Over the past decades, human action recognition has become a dynamic research area owing to the expansion of electronic devices such as mobile phones, smart cell phones and video cameras in daily life. Human action recognition has a broad span of applications, such as intelligent video surveillance and environmental home monitoring, video storage and retrieval, intelligent human-machine interfaces, human-computer interaction, and identity recognition.
Even though accurate and efficient human action recognition remains challenging in computer vision and machine learning, with the advent of deep learning and high computation powers, deep learning and artificial intelligence techniques are applied for feature extraction and classification of simple and complex human action recognition.
In diverse human action recognition applications, deep learning technology provides highly accurate outcomes with larger activity datasets.

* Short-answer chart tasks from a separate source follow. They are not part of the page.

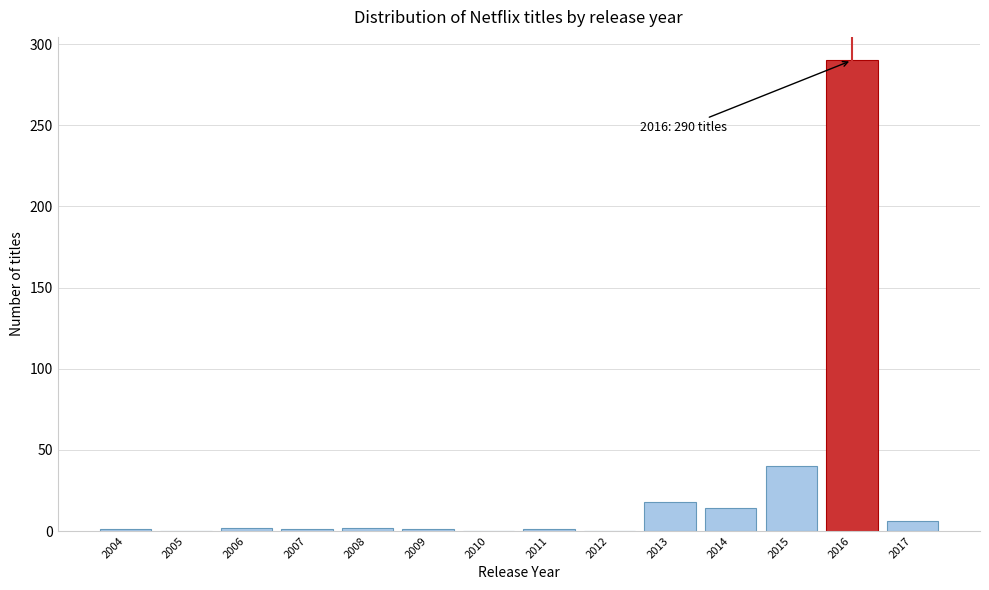

The value at 2013 is 18. True or false?

True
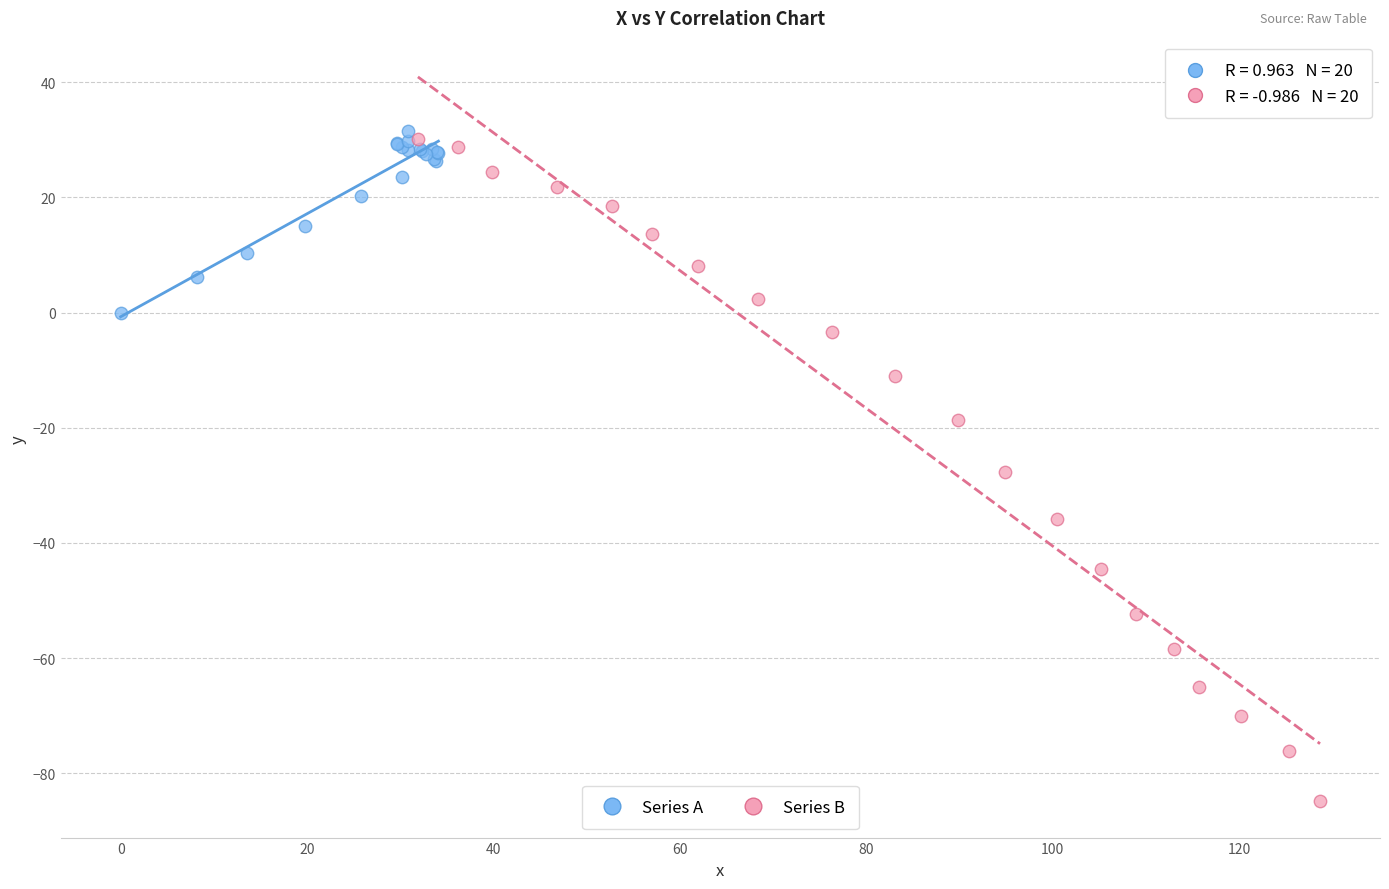

Which series contains the highest Y value?

Series A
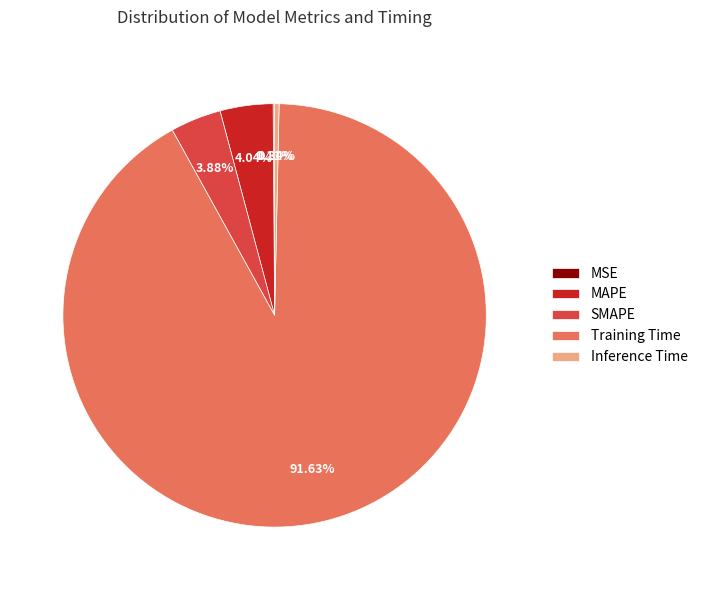

Between Training Time and Inference Time, which is larger?

Training Time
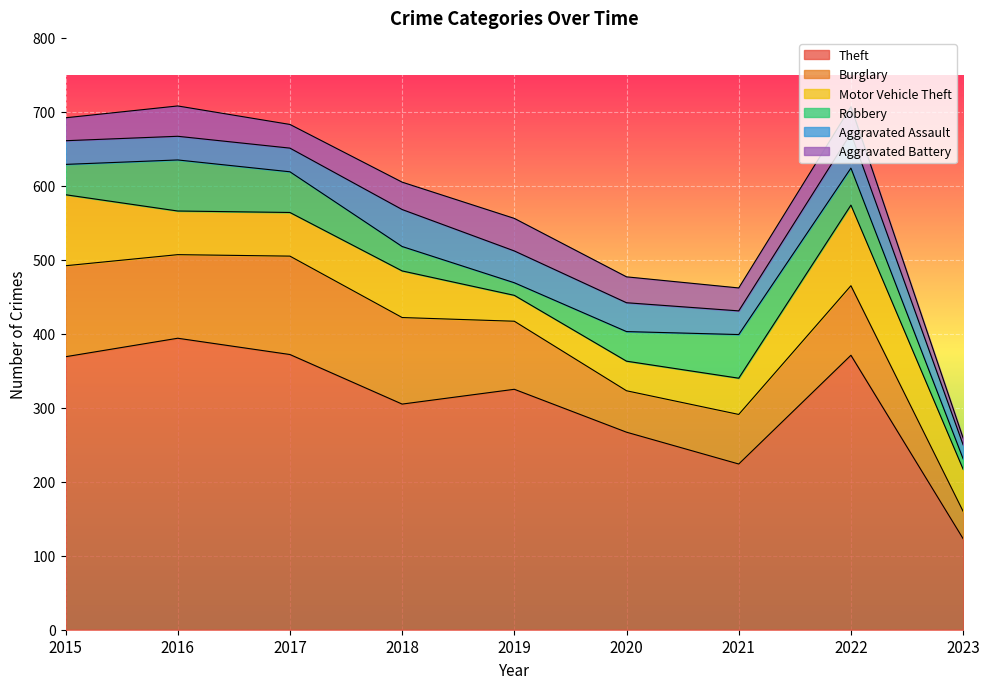

What is the sum of the Aggravated Battery values at 2023 and 2020?

44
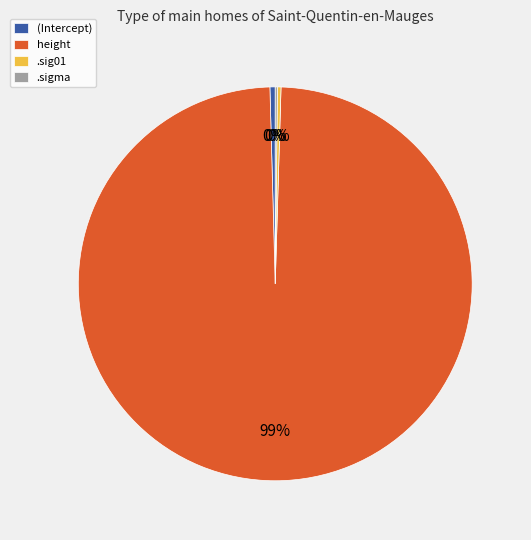

To the nearest percent, what is the average slice percentage?

25%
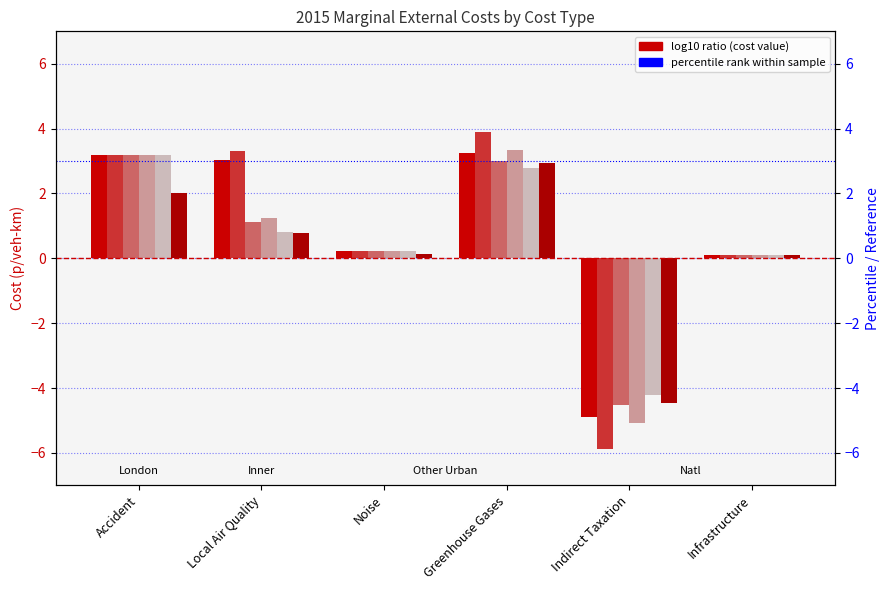

What is the sum of the Other Rds (London) values at Local Air Quality and Indirect Taxation?

-2.6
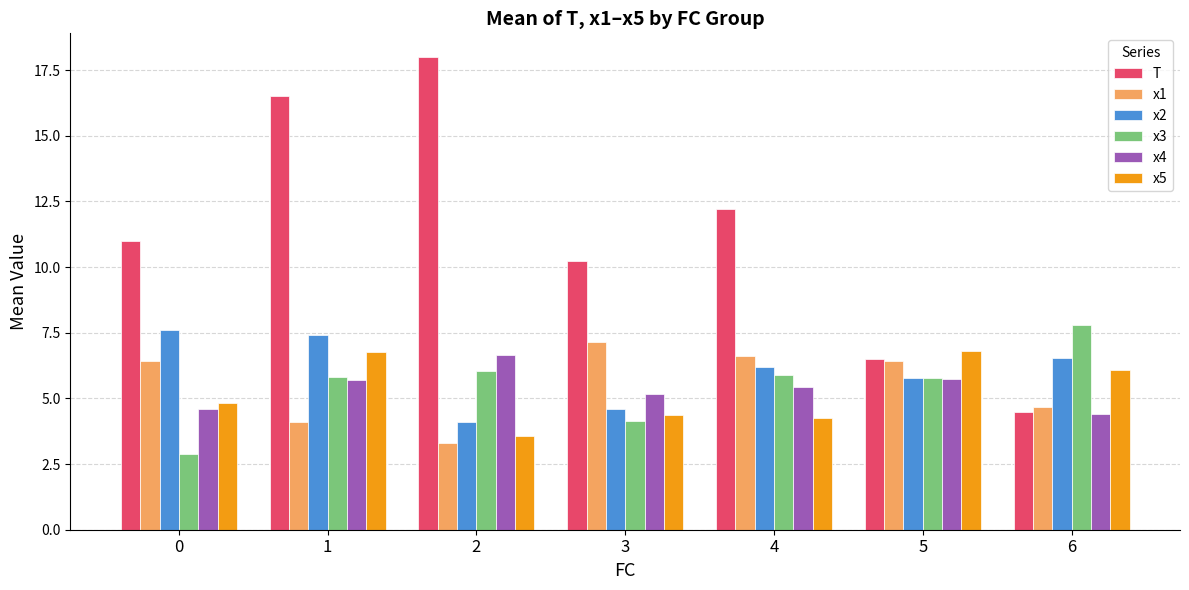

Between 3 and 6, which series saw the biggest shift?

T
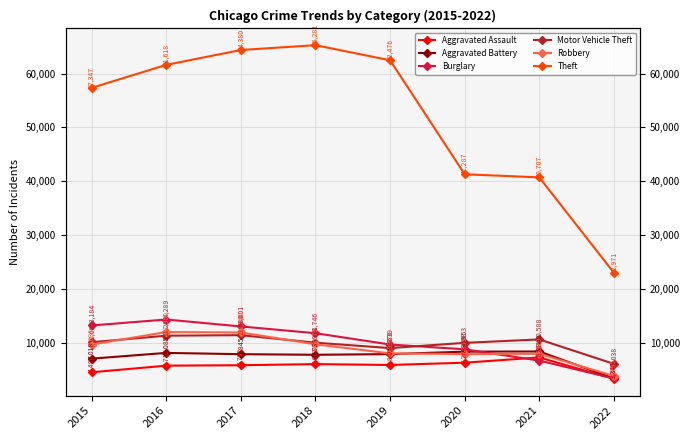

Count the number of categories in the chart.

8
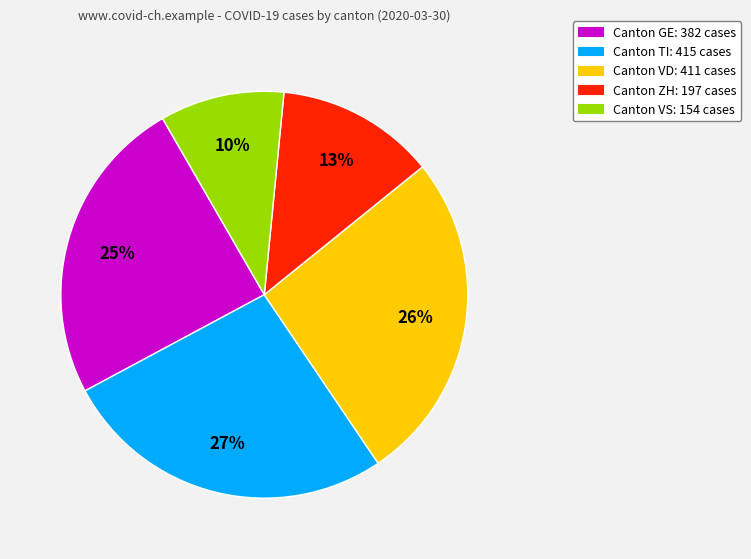

To the nearest percent, what is the average slice percentage?

20%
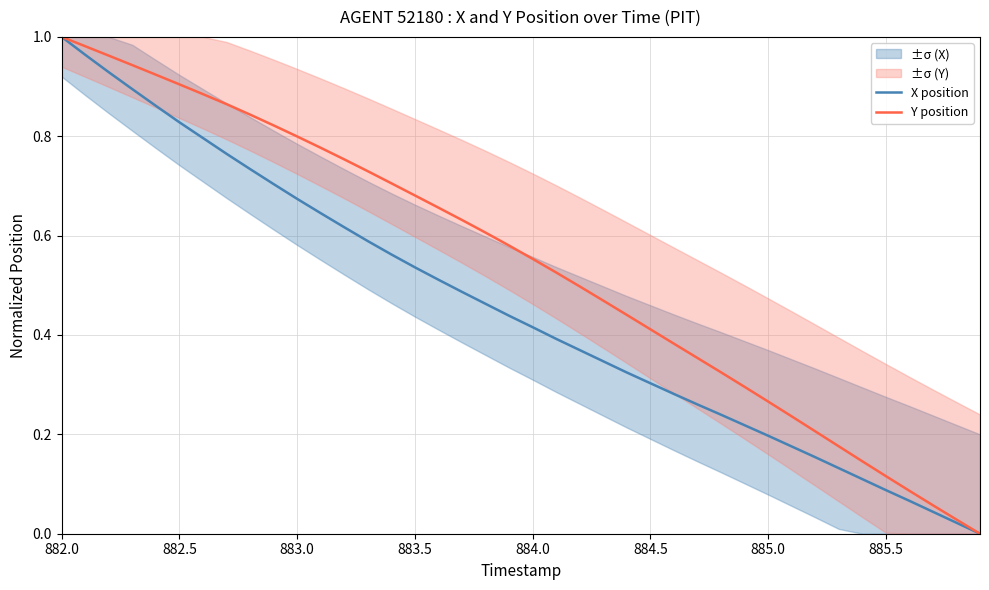

Is it true that X position equals 1.3 at 885.5?

False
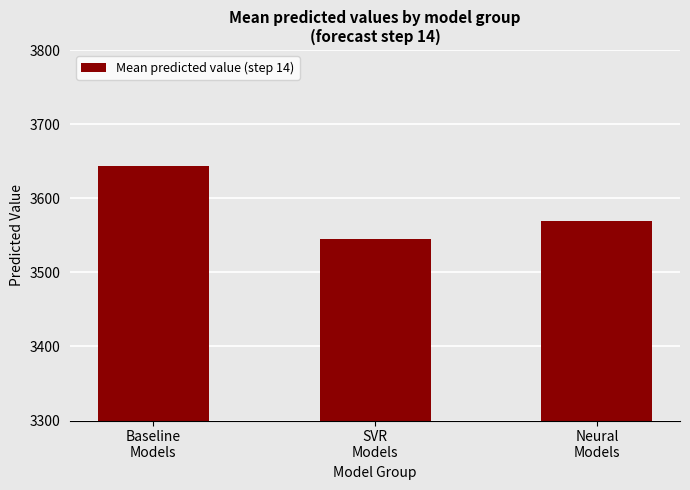

What is the greatest value displayed?

3644.0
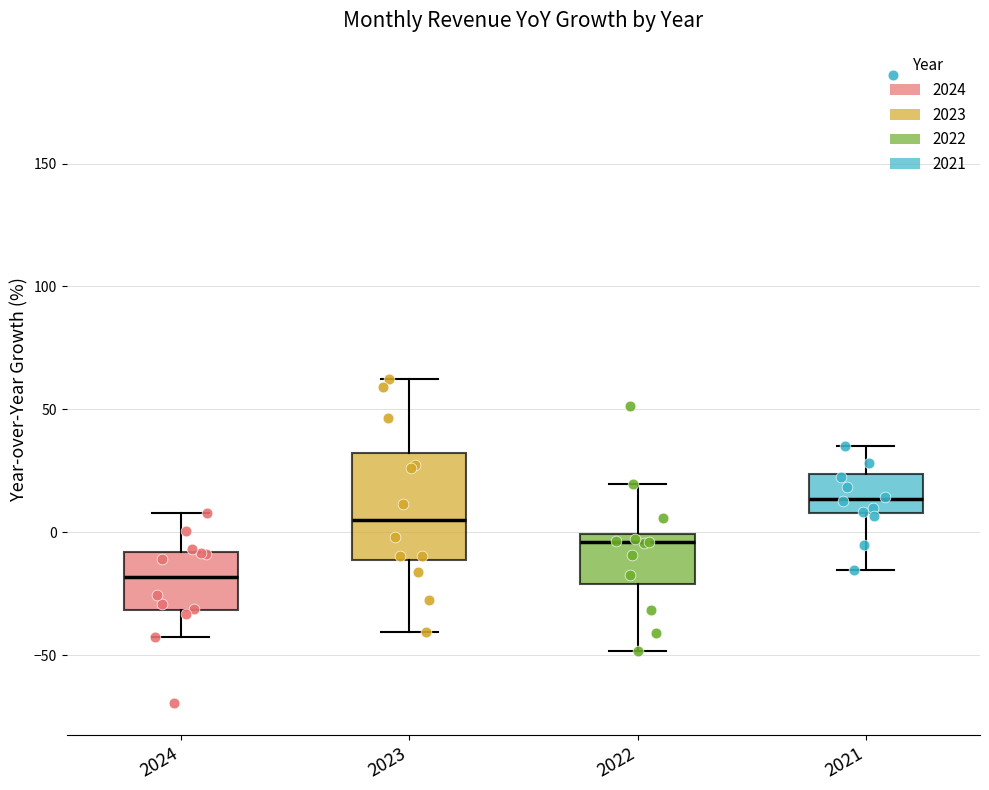

Reading left to right, transcribe this box plot: for each box, give where its median line is, the range the box spans, and where its two whiskers end, as read against the y-axis. The values are not printed on the chart, so give them approximately, as read against the axis.

2024: median -20, box -30 to -10, whiskers -45 to 10
2023: median 5, box -10 to 30, whiskers -40 to 60
2022: median -5, box -20 to 0, whiskers -50 to 20
2021: median 15, box 10 to 25, whiskers -15 to 35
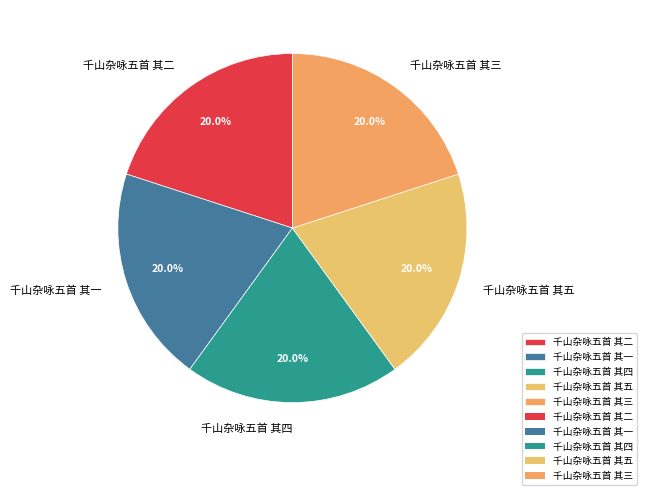

How many segments does this pie chart have?

5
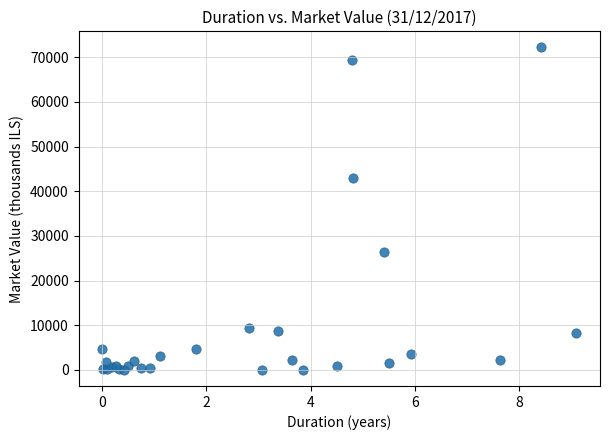

What Y value in the scatter plot is closest to 36093?

42968.7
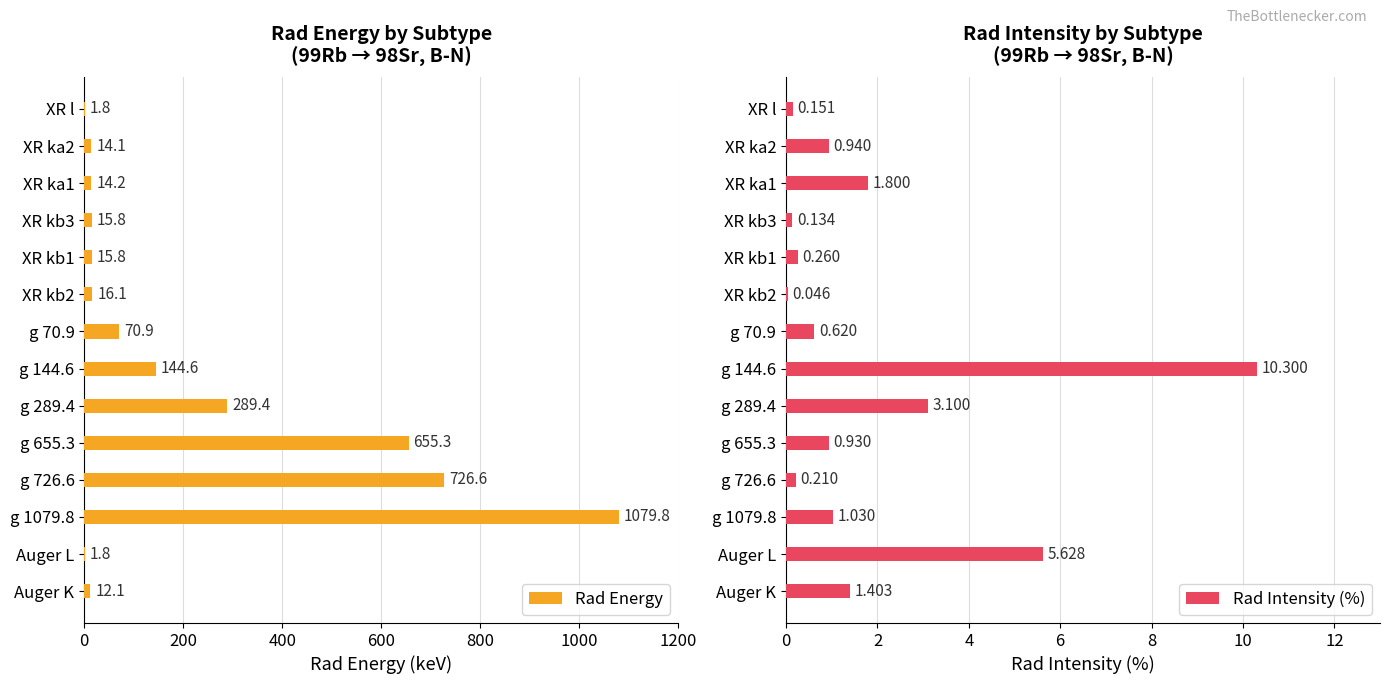

The value of Rad Energy at XR kb2 is 16.1. True or false?

True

Some recent works in human action recognition focus on action classification, human–object interaction recognition, and action detection methods.
Human action recognition works on various research topics in computer vision, including human detection in video, human pose estimation, human tracking, and the interpretation and understanding of time series data. Here, the deep learning architectures applied to human action recognition are highlighted;
• Spatio-temporal networks: Convolution neural networks, 3D convolutional networks, recurrent neural networks, long short-term memory, long-term recurrent convolutional network, CNN-LSTM, and various fusion techniques are employed to perform Spatio-temporal operations in human action recognition.
• Multiple stream networks: Deep convolutional neural networks are applied for multiple stream networks enabled human action recognition systems with multi-task learning concepts.
• Deep generative networks: Deep generative architectures applied for human activity recognition are dyencoder to synthesize dynamic textures, LSTM auto-encoder, and adversarial models.
• Temporal coherency networks: Recurrent convolutional networks, Siamese networks, and Siamese triple networks are temporal coherency networks utilized in human action recognition.